------ PASSAGE ------
I have found it is often those who come to veganism quite late in life who are the most harshest judges of other people, possibly thinking, “If I can make the connection, then they should as well”. And yet, while they are so preoccupied promoting peace and violence hoping it will lead to veganism, they often neglect to show empathy and compassion to other humans. (And sometimes very little to the animals, their veganism sometimes presents as “I’m perfect, why aren’t you?” instead of seeking to end cruelty and exploitation of all animals).

What is wrong with engaging people with the causes they are passionate about and then encouraging them to extend their compassion wider?

I’m fighting a war against exploitation and cruelty, I’m fighting against some of the largest industries in the world, killing animals is extremely lucrative, and fighting for animals is only lucrative for those who are prepared to sell out.

So if someone wants to take some of the load off my shoulders and organise an Anti-Fur protest, I will say: good, thank you. …

I will not ask them to also organise an anti-leather, anti-wool, anti-silk, anti-suede rally… and then because cruelty goes beyond clothes, I must also ask them to organise an anti-vivisection, anti-meat, anti-dairy, anti-egg, anti-honey, anti-whaling, anti-tuna, anti-logging in Sumatra protest, anti-circus, anti-zoo, anti-horse racing, anti-rodeo protest… and then because vegan means anti-violence and pro-feminism and pro-LGBT, I will be asking them to organise an anti-violence protest and pro-feminist rally and pro-lesbian-gay-bi-trans march… at this point if we are still friends, their likely response will be “go to hell”.

How do you complete a walk of 10,000 kilometres? One step at a time.
------
TASK DETAILS:
Reproduce the part of the veganism passage between "I’m fighting a war" and "to sell out.", inclusive.
------ SOURCE MATERIAL ------
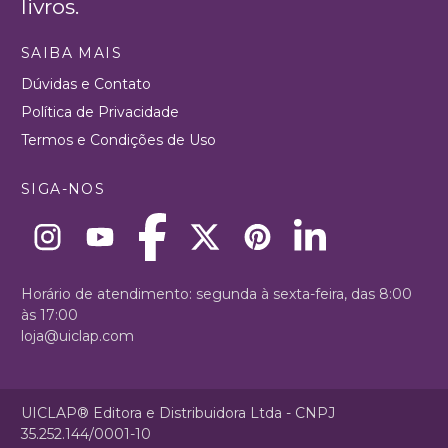
livros.
SAIBA MAIS
Dúvidas e Contato
Política de Privacidade
Termos e Condições de Uso
SIGA-NOS
Horário de atendimento: segunda à sexta-feira, das 8:00
às 17:00
loja@uiclap.com
UICLAP® Editora e Distribuidora Ltda - CNPJ
35.252.144/0001-10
------
SOLUTION FOR THIS PROBLEM:
I’m fighting a war against exploitation and cruelty, I’m fighting against some of the largest industries in the world, killing animals is extremely lucrative, and fighting for animals is only lucrative for those who are prepared to sell out.